Apesar do discurso de que a nova proposta de Reforma Administrativa não repetirá os erros da PEC 32/2020, os sinais vindos do Grupo de Trabalho (GT) da Câmara dos Deputados acendem o alerta entre parlamentares e entidades do funcionalismo. Na última quarta-feira (9), o relator do GT, deputado Pedro Paulo (PSD-RJ), antecipou alguns pontos do anteprojeto que deve ser apresentado nos próximos dias, sugerindo que uma Proposta de Emenda à Constituição (PEC) será inevitável — mesmo após afirmar, no início dos trabalhos, que buscaria evitar mudanças constitucionais.
A justificativa, segundo Pedro Paulo, seria a necessidade de dar “robustez e profundidade” à proposta e assegurar comandos constitucionais para temas como concurso público nacional unificado, revisão do estágio probatório e regulamentação dos chamados supersalários. No entanto, o relator tenta minimizar os temores de que a proposta reedite os ataques aos direitos dos servidores públicos contidos na PEC 32, embora reconheça que a minuta será entregue às vésperas do recesso parlamentar, sem tempo hábil para debate amplo com a sociedade.
Durante a última audiência pública do GT, parlamentares de diversos partidos progressistas manifestaram preocupação com a possibilidade de que a proposta se transforme, mais uma vez, num mecanismo de ajuste fiscal às custas do funcionalismo. “Há uma preocupação gigante sobre os resultados do grupo de trabalho”, alertou a deputada Alice Portugal (PCdoB-BA), que criticou o processo pouco transparente e o risco de se repetir o modelo de reformas que penalizam servidores e precarizam os serviços públicos.

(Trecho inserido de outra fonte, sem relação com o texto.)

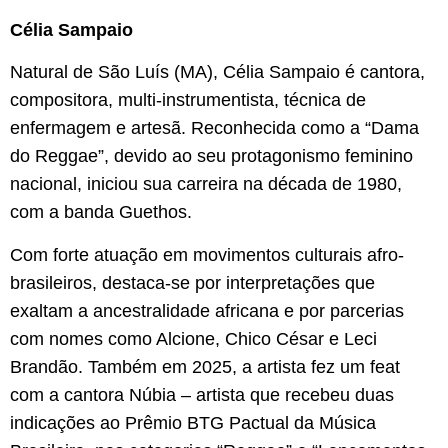
Célia Sampaio
Natural de São Luís (MA), Célia Sampaio é cantora,
compositora, multi-instrumentista, técnica de
enfermagem e artesã. Reconhecida como a “Dama
do Reggae”, devido ao seu protagonismo feminino
nacional, iniciou sua carreira na década de 1980,
com a banda Guethos.
Com forte atuação em movimentos culturais afro-
brasileiros, destaca-se por interpretações que
exaltam a ancestralidade africana e por parcerias
com nomes como Alcione, Chico César e Leci
Brandão. Também em 2025, a artista fez um feat
com a cantora Núbia – artista que recebeu duas
indicações ao Prêmio BTG Pactual da Música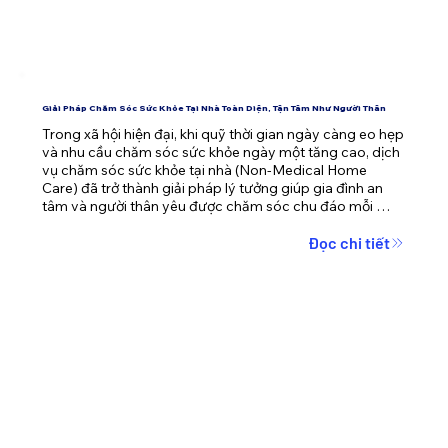
Giải Pháp Chăm Sóc Sức Khỏe Tại Nhà Toàn Diện, Tận Tâm Như Người Thân
Trong xã hội hiện đại, khi quỹ thời gian ngày càng eo hẹp 
và nhu cầu chăm sóc sức khỏe ngày một tăng cao, dịch 
vụ chăm sóc sức khỏe tại nhà (Non-Medical Home 
Care) đã trở thành giải pháp lý tưởng giúp gia đình an 
tâm và người thân yêu được chăm sóc chu đáo mỗi 
ngày.
Đọc chi tiết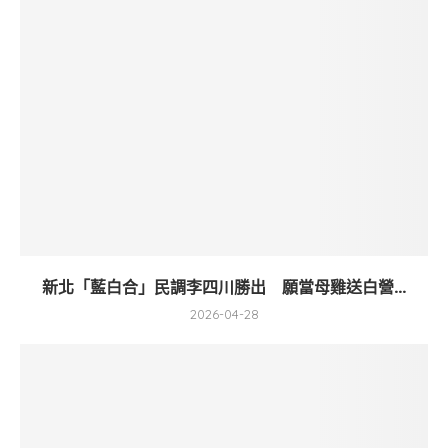
新北「藍白合」民調李四川勝出 願當母雞送白營...
2026-04-28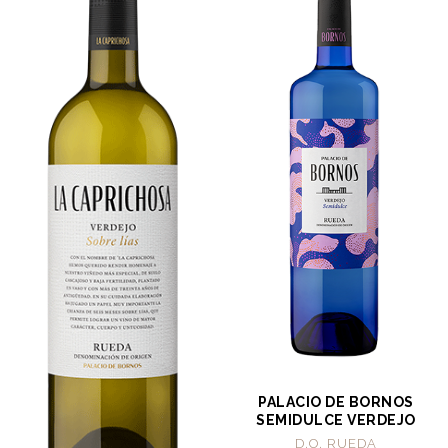
PALACIO DE BORNOS
SEMIDULCE VERDEJO
D.O. RUEDA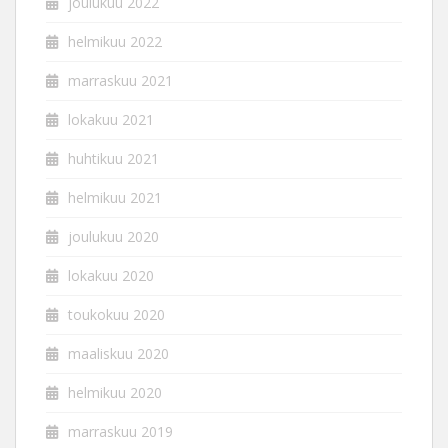
joulukuu 2022
helmikuu 2022
marraskuu 2021
lokakuu 2021
huhtikuu 2021
helmikuu 2021
joulukuu 2020
lokakuu 2020
toukokuu 2020
maaliskuu 2020
helmikuu 2020
marraskuu 2019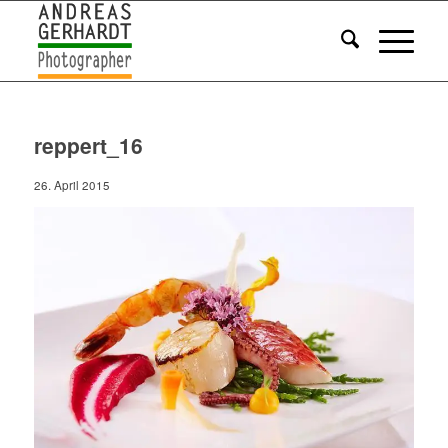
reppert_16
26. April 2015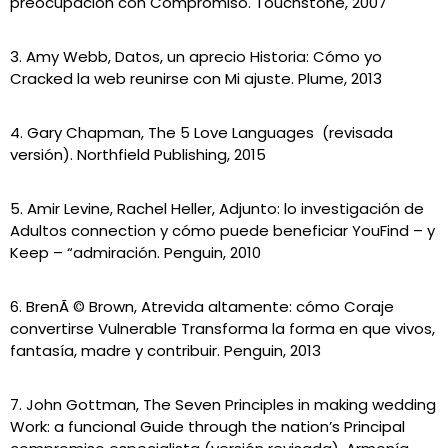
preocupación con Compromiso. Touchstone, 2007
3. Amy Webb, Datos, un aprecio Historia: Cómo yo
Cracked la web reunirse con Mi ajuste. Plume, 2013
4. Gary Chapman, The 5 Love Languages ​​ (revisada
versión). Northfield Publishing, 2015
5. Amir Levine, Rachel Heller, Adjunto: lo investigación de
Adultos connection y cómo puede beneficiar YouFind – y
Keep – “admiración. Penguin, 2010
6. BrenÃ © Brown, Atrevida altamente: cómo Coraje
convertirse Vulnerable Transforma la forma en que vivos,
fantasía, madre y contribuir. Penguin, 2013
7. John Gottman, The Seven Principles in making wedding
Work: a funcional Guide through the nation’s Principal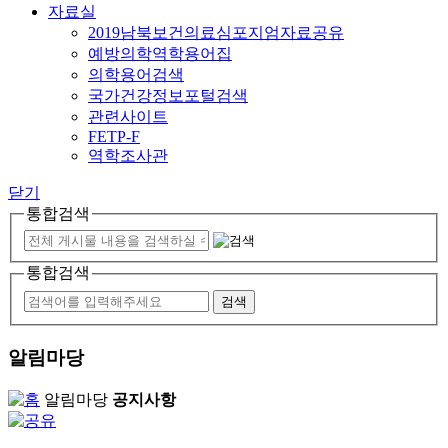
자료실
2019남북보건의료심포지엄자료공유
예방의학역학용어집
의학용어검색
국가건강정보포털검색
관련사이트
FETP-F
역학조사관
닫기
통합검색
통합검색
알림마당
알림마당
공지사항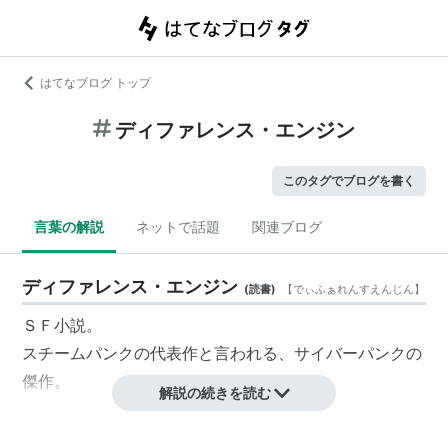
はてなブログ トップ
ディファレンス・エンジン
このタグでブログを書く
言葉の解説
ネットで話題
関連ブログ
ディファレンス・エンジン
(
読書
)
【
でぃふぁれんすえんじん
】
ＳＦ小説。
スチームパンクの代表作と言われる、サイバーパンクの
傑作。
解説の続きを読む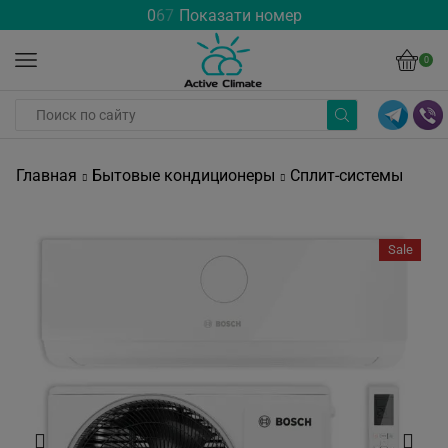
0
6
7
Показати номер
0
Главная
Бытовые кондиционеры
Сплит-системы
Sale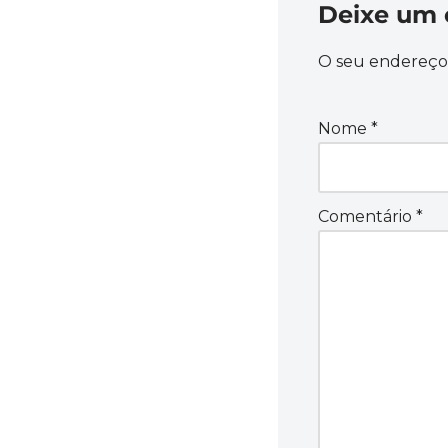
Deixe um 
O seu endereço 
Nome
*
Comentário
*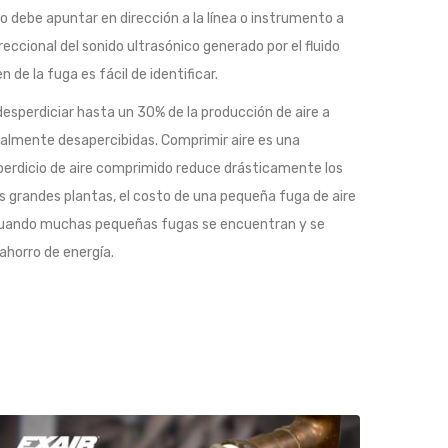
olo debe apuntar en dirección a la línea o instrumento a
ireccional del sonido ultrasónico generado por el fluido
n de la fuga es fácil de identificar.
esperdiciar hasta un 30% de la producción de aire a
almente desapercibidas. Comprimir aire es una
sperdicio de aire comprimido reduce drásticamente los
s grandes plantas, el costo de una pequeña fuga de aire
o cuando muchas pequeñas fugas se encuentran y se
horro de energía.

A deputada Luciene Cavalcante (Psol-SP), assim como os deputados André Figueiredo (PDT-CE), Ana Pimentel (PT-MG) e Sâmia Bomfim (Psol-SP), reforçou que a estabilidade do servidor, a qualidade do serviço público e a valorização da carreira devem ser inegociáveis. Eles lembram que, em 2021, a PEC 32 gerou forte mobilização social e sindical justamente por atacar esses pilares — e veem com ceticismo as garantias oferecidas por Pedro Paulo.
Na tentativa de aliviar a tensão, o relator afirmou que “não será utilizada uma vírgula nem um artigo da PEC 32” e que não haverá mudanças na estabilidade, no tamanho do Estado ou tentativa de ajuste fiscal. Ainda assim, não convenceu: a falta de clareza e o histórico recente da Câmara em propor reformas regressivas deixam o funcionalismo em estado de alerta.
Governo já implementa mudanças, mas sob outra perspectiva
Enquanto isso, a ministra da Gestão e da Inovação, Esther Dweck, pontuou que a reforma administrativa no Executivo federal já está em curso, mas com outro enfoque: reconstruir a capacidade do Estado brasileiro após anos de desmonte. Segundo ela, o governo Lula já implementou 38 medidas administrativas que buscam modernizar e valorizar o serviço público, como a Lei Geral dos Concursos, a nova Lei de Cotas e a vinculação da progressão funcional ao desempenho, conforme a recém-aprovada Lei 15.141/25.
Dweck sinalizou ainda que o Executivo deve propor em breve novas reformas, incluindo a regulação do direito de greve e a negociação coletiva dos servidores, com base na Convenção 151 da OIT — demandas históricas do funcionalismo.
Ainda que o governo federal esteja avançando em uma agenda de reconstrução e fortalecimento do setor público, o movimento na Câmara reacende preocupações com a possibilidade de uma reforma administrativa que, mais uma vez, repita a lógica de desmonte, ataque à estabilidade e redução de direitos, sem considerar o impacto direto na vida da população que depende dos serviços públicos.
Diante do histórico recente, fica o alerta: é preciso vigilância constante e mobilização para que qualquer proposta de reforma administrativa seja, de fato, construída com diálogo, transparência e respeito aos trabalhadores do setor público — e não mais um instrumento de austeridade disfarçada.